BEGIN PASSAGE PROVIDED

Run the code to obtain your first CV metric score, OOF, and Test PRED files.

You can ask the LLM to build a variety of baselines, including GBDT, NN, and ML models. Each experiment reports a CV score and saves predictions to disk as: “train_oof_[MODEL]_[VERSION].npy” and “test_preds_[MODEL]_[VERSION].npy”.

These files are important, and we’ll use them later.

Step 3: LLM agents perform feature engineering

We now have a collection of diverse models and know their baseline CV metric scores. We can improve each model with feature engineering and/or model tuning/improvements. Feature engineering focuses on transforming the data so our models can extract more signal. And model tuning/improvements focus on modifying the model to extract more signal. LLM agents excel at both of these tasks.

Iteratively running experiments and keeping all ideas that improve the models leads to better and better models. For each experiment, good or bad, always save the OOF and test prediction to disk.

LLM agents can write code as fast as we want. To accelerate the cycle, we run each experiment as fast as possible by always using GPUs and GPU libraries such as cuDF, cuML, gradient boosting decision tree GPUs, and PyTorch GPUs.

To generate new ideas, we can either propose them or have LLMs generate them. There are many effective ways to encourage LLMs to generate ideas, such as:

Ask LLMs to find and read research papers on the topic.
Ask LLMs to read forums and publicly shared code on the topic.
Have LLMs perform EDA to determine relationships between features and targets for feature engineering.
Ask LLMs for ideas based on the current knowledge base.
Have humans brainstorm with LLMs and create ideas together.

Using one of our ideas, we can ask an LLM agent to create new code from our old code:

“Please write me a complete replacement code for the code below that uses XYZ instead of ABC”.

We now have a new experiment to run!

Step 4: LLM agents combine models

At this point, we have lots of experiment results, each with its own model and different feature engineering saved in a Python script or Jupyter Notebook. LLM agents excel at combining all these models and ideas and can help us use and manage all our models in various ways, like:

Summarize all model types and feature engineering.
Combine ideas from different models and feature engineering to build new, stronger single models.
Build ensembles from different models.
Stack models over other models.
Use some models to pseudo-label / knowledge distill into new, stronger single models.

One of the most useful first things I like to do is ask an LLM agent to summarize all our experiments. We can drag and drop files into a chat window, or use an LLM command-line agent (like Claude Code) to read and aggregate results across multiple files. This helps us better understand the data and problem, showing us what is working.

One powerful technique is to ask the LLM agent to combine multiple ideas/models into a single model.

END PASSAGE PROVIDED

• _EXERCISE DETAILS_:
According to the passage on LLM agents, why are experiments always run on GPUs and GPU libraries? Answer in one to three sentences. This listing has no connection to the passage on LLM agents.

BEGIN PROVIDED INFORMATION

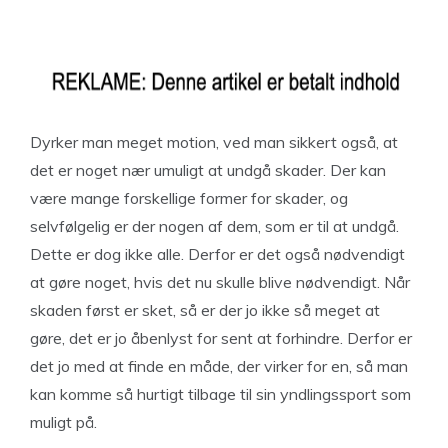
Dyrker man meget motion, ved man sikkert også, at
det er noget nær umuligt at undgå skader. Der kan
være mange forskellige former for skader, og
selvfølgelig er der nogen af dem, som er til at undgå.
Dette er dog ikke alle. Derfor er det også nødvendigt
at gøre noget, hvis det nu skulle blive nødvendigt. Når
skaden først er sket, så er der jo ikke så meget at
gøre, det er jo åbenlyst for sent at forhindre. Derfor er
det jo med at finde en måde, der virker for en, så man
kan komme så hurtigt tilbage til sin yndlingssport som
muligt på.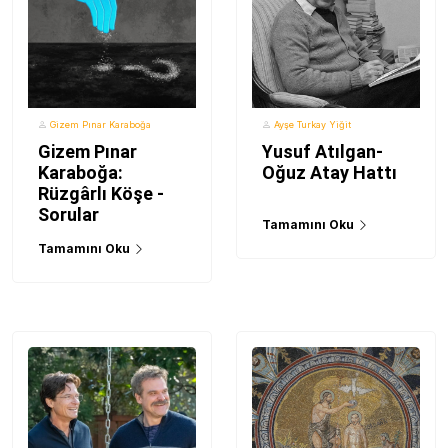
Gizem Pınar Karaboğa
Ayşe Turkay Yiğit
Gizem Pınar
Yusuf Atılgan-
Karaboğa:
Oğuz Atay Hattı
Rüzgârlı Köşe -
Sorular
Tamamını Oku
Tamamını Oku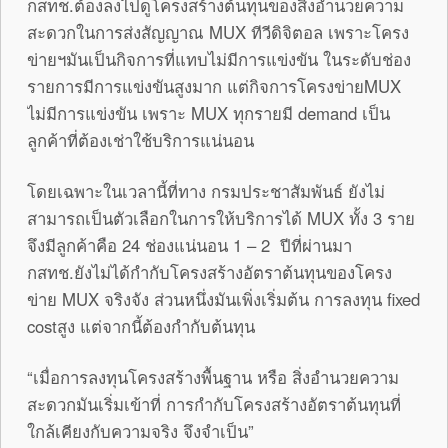
กสทช.ต้องลงไปดูโครงสร้างต้นทุนของสิ่งอำนวยความ
สะดวกในการส่งสัญญาณ MUX ทีวีดิจิตอล เพราะโครง
ข่ายฯมันเป็นกิจการที่แทบไม่มีการแข่งขัน ในระดับช่อง
รายการมีการแข่งขันสูงมาก แต่กิจการโครงข่ายMUX
ไม่มีการแข่งขัน เพราะ MUX ทุกรายมี demand เป็น
ลูกค้าที่ต้องเช่าใช้บริการแน่นอน
โดยเฉพาะในเวลานี้ที่ทาง กรมประชาสัมพันธ์ ยังไม่
สามารถเป็นตัวเลือกในการให้บริการได้ MUX ทั้ง 3 ราย
จึงมีลูกค้าคือ 24 ช่องแน่นอน 1 – 2 ปีที่ผ่านมา
กสทช.ยังไม่ได้กำกับโครงสร้างอัตราต้นทุนของโครง
ข่าย MUX จริงจัง ส่วนหนึ่งมันเพิ่งเริ่มต้น การลงทุน fixed
costสูง แต่จากนี้ต้องกำกับต้นทุน
“เมื่อการลงทุนโครงสร้างพื้นฐาน หรือ สิ่งอำนวยความ
สะดวกมันเริ่มเข้าที่ การกำกับโครงสร้างอัตราต้นทุนที่
ใกล้เคียงกับความจริง จึงจำเป็น”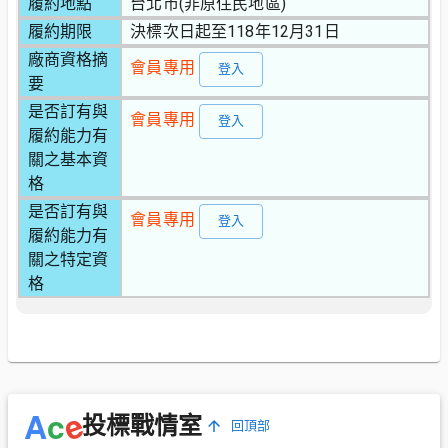
履約地點
台北市(非原住民地區)
履約期限
決標次日起至118年12月31日
廠商資格摘
會員專用
登入
要
是否訂有與
會員專用
登入
履約能力有
關之基本資
格
是否訂有與
會員專用
登入
履約能力有
關之特定資
格
e
A
c
投標戰情室
回頂部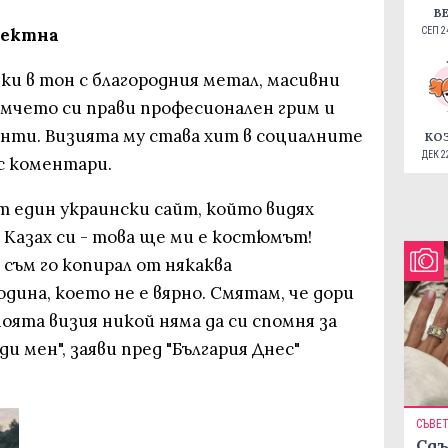
В
фектна
СЕП 24
ки в тон с благородния метал, масивни
омчето си прави професионален грим и
енти. Визията му става хит в социалните
КО
ДЕК 22
с коментари.
от един украински сайт, който видях
 Казах си - това ще ми е костюмът!
 съм го копирал от някаква
ина, което не е вярно. Смятам, че дори
моята визия никой няма да си спомня за
ди мен", заяви пред "България Днес"
СЪВЕ
Сдъ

END PROVIDED INFORMATION

• _YOUR SOLUTION_:
LLM agents can write code as fast as we want, so the goal is to run each experiment as fast as possible to speed up the cycle. Always using GPUs and GPU libraries such as cuDF, cuML, gradient boosting decision tree GPUs, and PyTorch GPUs serves that purpose.